» **Exercise brief**
In the article about Snowflake's $450 million round, what valuation does the company reach with the new investment?

[Document passage]

Snowflake scoops up another blizzard of cash with $450 million round
When Snowflake, the cloud data warehouse, landed a $263 million investment earlier this year, CEO Bob Muglia speculated that it would be the last money his company would need before an eventual IPO. But just 9 months after that statement, the company announced a second even larger round. This time it’s getting $450 million, as an unexpected level of growth led them to seek additional cash.
Sequoia Capital led the round, joined by new investor Meritech Capital and existing investors Altimeter Capital, Capital One Growth Ventures, Madrona Venture Group, Redpoint Ventures, Sutter Hill Ventures Iconiq Capital and Wing Ventures. Today’s round brings the total raised to over $928 million with $713 million coming just this year. That’s a lot of dough.
Oh and the valuation has skyrocketed too from $1.5 billion in January to $3.5 billion with today’s investment. “We are increasing the valuation from the prior round substantially, and it’s driven by the growth numbers of almost quadrupling the revenue, and tripling the customer base,” company CFO Thomas Tuchscherer told TechCrunch.
At the time of the $263 million round, Muglia was convinced the company had enough funds and that the next fundraise would be an IPO. “We have put ourselves on the path to IPO. That’s our mid- to long-term plan. This funding allows us to go directly to IPO and gives us sufficient capital, that if we choose, IPO would be our next funding step,” he said in January.

[/Document passage]
[Data]

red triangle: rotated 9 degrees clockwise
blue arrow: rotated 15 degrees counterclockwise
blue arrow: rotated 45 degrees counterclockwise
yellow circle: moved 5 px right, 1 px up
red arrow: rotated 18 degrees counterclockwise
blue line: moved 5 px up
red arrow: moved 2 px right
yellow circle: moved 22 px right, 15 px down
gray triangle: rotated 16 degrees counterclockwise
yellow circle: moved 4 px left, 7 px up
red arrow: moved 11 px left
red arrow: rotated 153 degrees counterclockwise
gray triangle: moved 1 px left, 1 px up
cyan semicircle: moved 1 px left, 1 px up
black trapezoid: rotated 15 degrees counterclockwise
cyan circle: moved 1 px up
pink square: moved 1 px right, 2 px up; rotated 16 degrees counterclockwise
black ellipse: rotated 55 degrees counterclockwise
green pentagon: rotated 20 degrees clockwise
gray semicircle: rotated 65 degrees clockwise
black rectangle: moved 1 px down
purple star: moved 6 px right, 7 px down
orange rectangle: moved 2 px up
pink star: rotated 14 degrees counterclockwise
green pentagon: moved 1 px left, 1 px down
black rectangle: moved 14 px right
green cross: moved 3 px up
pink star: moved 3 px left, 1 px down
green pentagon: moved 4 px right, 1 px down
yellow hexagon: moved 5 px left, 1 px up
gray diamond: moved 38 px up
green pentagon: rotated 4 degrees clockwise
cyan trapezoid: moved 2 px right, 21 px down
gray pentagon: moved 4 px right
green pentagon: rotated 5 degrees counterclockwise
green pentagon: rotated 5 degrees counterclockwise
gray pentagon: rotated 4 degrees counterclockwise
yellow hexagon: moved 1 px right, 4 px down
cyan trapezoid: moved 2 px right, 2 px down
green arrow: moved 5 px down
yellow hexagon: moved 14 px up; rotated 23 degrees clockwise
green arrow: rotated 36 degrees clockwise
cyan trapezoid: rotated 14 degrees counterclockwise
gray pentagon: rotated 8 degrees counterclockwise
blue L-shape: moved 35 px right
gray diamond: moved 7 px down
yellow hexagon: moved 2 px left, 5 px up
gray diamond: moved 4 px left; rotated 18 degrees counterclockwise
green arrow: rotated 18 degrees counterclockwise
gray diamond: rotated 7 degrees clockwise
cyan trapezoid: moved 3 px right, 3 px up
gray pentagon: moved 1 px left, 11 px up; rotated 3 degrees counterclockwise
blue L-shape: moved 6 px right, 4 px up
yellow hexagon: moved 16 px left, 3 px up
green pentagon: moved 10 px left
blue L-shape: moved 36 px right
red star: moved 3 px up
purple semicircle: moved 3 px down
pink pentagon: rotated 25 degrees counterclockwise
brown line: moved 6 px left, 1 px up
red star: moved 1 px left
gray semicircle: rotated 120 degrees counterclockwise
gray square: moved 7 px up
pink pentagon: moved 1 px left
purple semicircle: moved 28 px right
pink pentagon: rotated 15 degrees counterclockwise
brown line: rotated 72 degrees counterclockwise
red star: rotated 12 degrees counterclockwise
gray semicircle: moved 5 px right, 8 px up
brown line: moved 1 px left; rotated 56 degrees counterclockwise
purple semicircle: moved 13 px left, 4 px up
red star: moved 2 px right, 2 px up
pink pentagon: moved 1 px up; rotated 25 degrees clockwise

[/Data]

» **Response**
$3.5 billion, up from $1.5 billion in January.